START TASK INPUTS

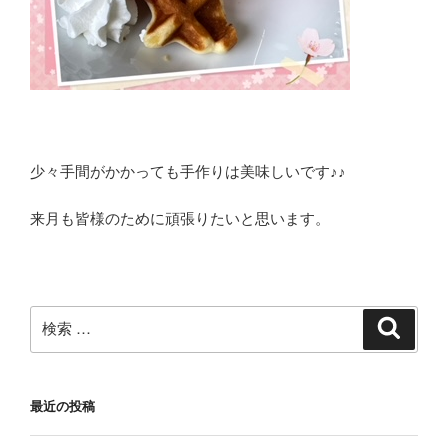
少々手間がかかっても手作りは美味しいです♪♪
来月も皆様のために頑張りたいと思います。
検
検
索
索:
最近の投稿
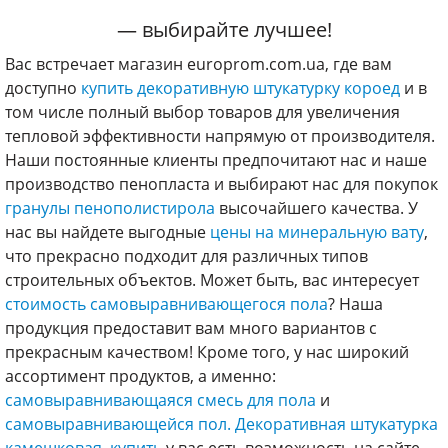
— выбирайте лучшее!
Вас встречает магазин europrom.com.ua, где вам
доступно
купить декоративную штукатурку короед
и в
том числе полный выбор товаров для увеличения
тепловой эффективности напрямую от производителя.
Наши постоянные клиенты предпочитают нас и наше
производство пенопласта и выбирают нас для покупок
гранулы пенополистирола
высочайшего качества. У
нас вы найдете выгодные
цены на минеральную вату
,
что прекрасно подходит для различных типов
строительных объектов. Может быть, вас интересует
стоимость самовыравнивающегося пола
? Наша
продукция предоставит вам много вариантов с
прекрасным качеством! Кроме того, у нас широкий
ассортимент продуктов, а именно:
самовыравнивающаяся смесь для пола
и
самовыравнивающейся пол.
Декоративная штукатурка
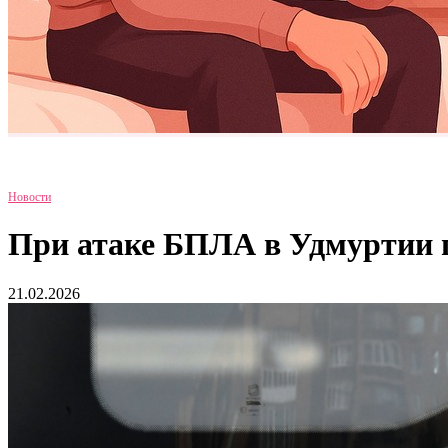
Новости
При атаке БПЛА в Удмуртии п
21.02.2026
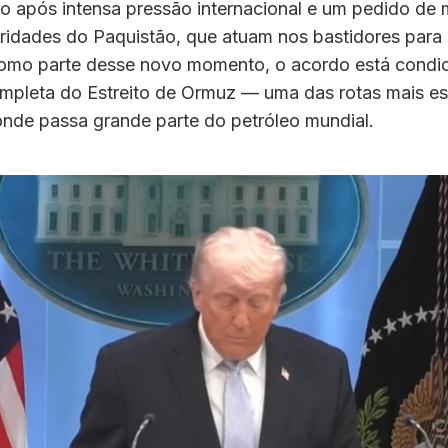
io após intensa pressão internacional e um pedido de
oridades do Paquistão, que atuam nos bastidores para
Como parte desse novo momento, o acordo está condi
ompleta do Estreito de Ormuz — uma das rotas mais es
onde passa grande parte do petróleo mundial.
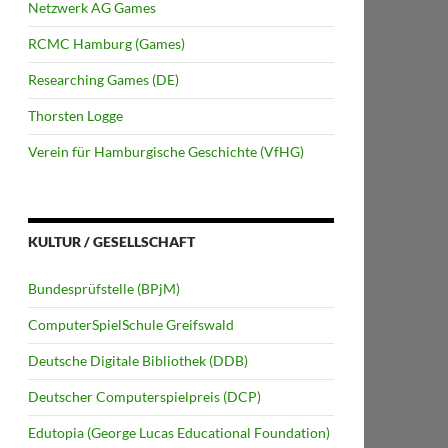
Netzwerk AG Games
RCMC Hamburg (Games)
Researching Games (DE)
Thorsten Logge
Verein für Hamburgische Geschichte (VfHG)
KULTUR / GESELLSCHAFT
Bundesprüfstelle (BPjM)
ComputerSpielSchule Greifswald
Deutsche Digitale Bibliothek (DDB)
Deutscher Computerspielpreis (DCP)
Edutopia (George Lucas Educational Foundation)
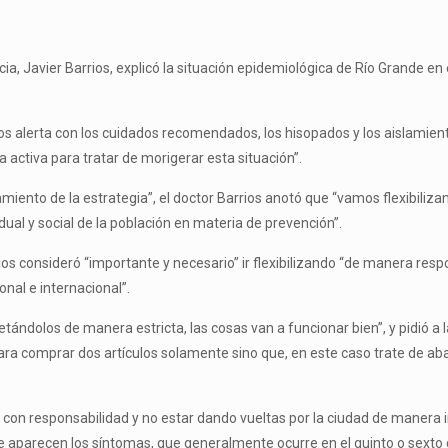
ncia, Javier Barrios, explicó la situación epidemiológica de Río Grande 
lerta con los cuidados recomendados, los hisopados y los aislamientos”
 activa para tratar de morigerar esta situación”.
iento de la estrategia”, el doctor Barrios anotó que “vamos flexibiliza
ual y social de la población en materia de prevención”.
rios consideró “importante y necesario” ir flexibilizando “de manera re
ional e internacional”.
etándolos de manera estricta, las cosas van a funcionar bien”, y pidió 
 para comprar dos artículos solamente sino que, en este caso trate de
 con responsabilidad y no estar dando vueltas por la ciudad de manera in
e aparecen los síntomas, que generalmente ocurre en el quinto o sexto d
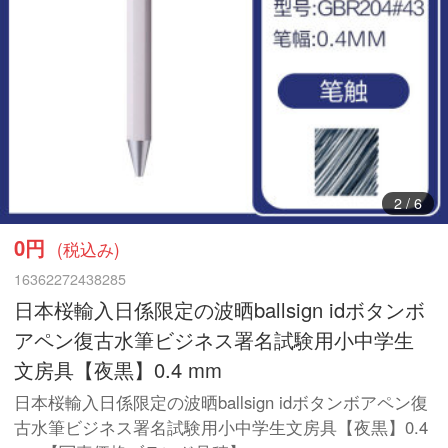
3
/
6
0円
(税込み)
16362272438285
日本桜輸入日係限定の波晒ballsign idボタンボ
アペン復古水筆ビジネス署名試験用小中学生
文房具【夜黒】0.4 mm
日本桜輸入日係限定の波晒ballsign idボタンボアペン復
古水筆ビジネス署名試験用小中学生文房具【夜黒】0.4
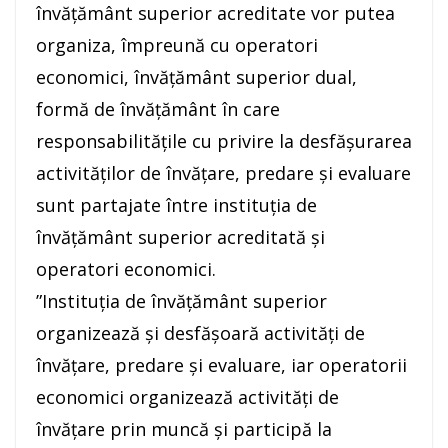
învăţământ superior acreditate vor putea
organiza, împreună cu operatori
economici, învăţământ superior dual,
formă de învăţământ în care
responsabilităţile cu privire la desfăşurarea
activităţilor de învăţare, predare şi evaluare
sunt partajate între instituţia de
învăţământ superior acreditată şi
operatori economici.
”Instituţia de învăţământ superior
organizează şi desfăşoară activităţi de
învăţare, predare şi evaluare, iar operatorii
economici organizează activităţi de
învăţare prin muncă şi participă la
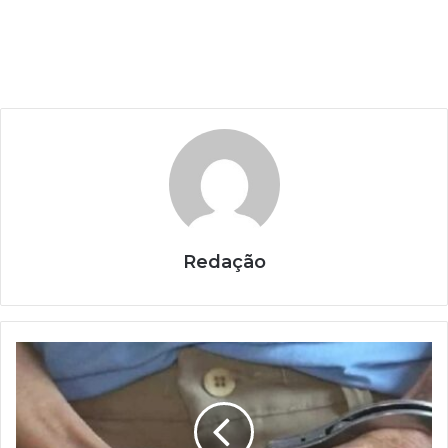
Redação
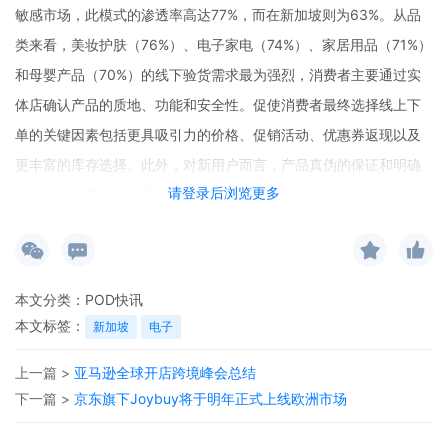
敏感市场，此模式的渗透率高达77%，而在新加坡则为63%。从品
类来看，美妆护肤（76%）、电子家电（74%）、家居用品（71%）
和母婴产品（70%）的线下验货需求最为强烈，消费者主要通过实
体店确认产品的质地、功能和安全性。促使消费者最终选择线上下
单的关键因素包括更具吸引力的价格、促销活动、优惠券返现以及
更丰富的库存选择。此外，对新用户而言，产品真伪的保证和明确
请登录后浏览更多
的信息指引是转化的关键。
本文分类：
POD快讯
本文标签：
新加坡
电子
上一篇 >
亚马逊全球开店跨境峰会总结
下一篇 >
京东旗下Joybuy将于明年正式上线欧洲市场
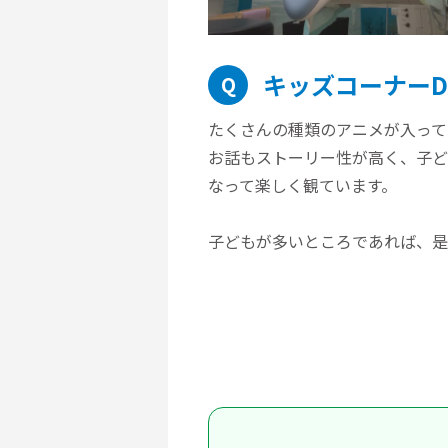
キッズコーナーD
Q
たくさんの種類のアニメが入って
お話もストーリー性が高く、子ど
なって楽しく観ています。
子どもが多いところであれば、是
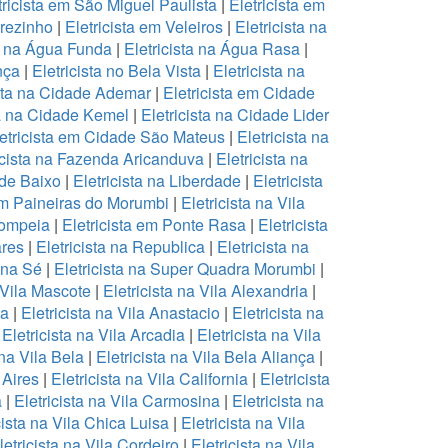
tricista em São Miguel Paulista
|
Eletricista em
arezinho
|
Eletricista em Veleiros
|
Eletricista na
ta na Água Funda
|
Eletricista na Água Rasa
|
ança
|
Eletricista no Bela Vista
|
Eletricista na
ista na Cidade Ademar
|
Eletricista em Cidade
ta na Cidade Kemel
|
Eletricista na Cidade Lider
etricista em Cidade São Mateus
|
Eletricista na
icista na Fazenda Aricanduva
|
Eletricista na
 de Baixo
|
Eletricista na Liberdade
|
Eletricista
 em Paineiras do Morumbi
|
Eletricista na Vila
Pompeia
|
Eletricista em Ponte Rasa
|
Eletricista
ares
|
Eletricista na Republica
|
Eletricista na
a na Sé
|
Eletricista na Super Quadra Morumbi
|
a Vila Mascote
|
Eletricista na Vila Alexandria
|
na
|
Eletricista na Vila Anastacio
|
Eletricista na
|
Eletricista na Vila Arcadia
|
Eletricista na Vila
 na Vila Bela
|
Eletricista na Vila Bela Aliança
|
 Aires
|
Eletricista na Vila California
|
Eletricista
a
|
Eletricista na Vila Carmosina
|
Eletricista na
cista na Vila Chica Luisa
|
Eletricista na Vila
letricista na Vila Cordeiro
|
Eletricista na Vila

END TASK INPUTS

- WHAT IS BEING ASKED
Pull together every line in the records above that includes the word "Morumbi", and list those lines.

- WRITTEN REPLY
 em Paineiras do Morumbi
Eletricista na Super Quadra Morumbi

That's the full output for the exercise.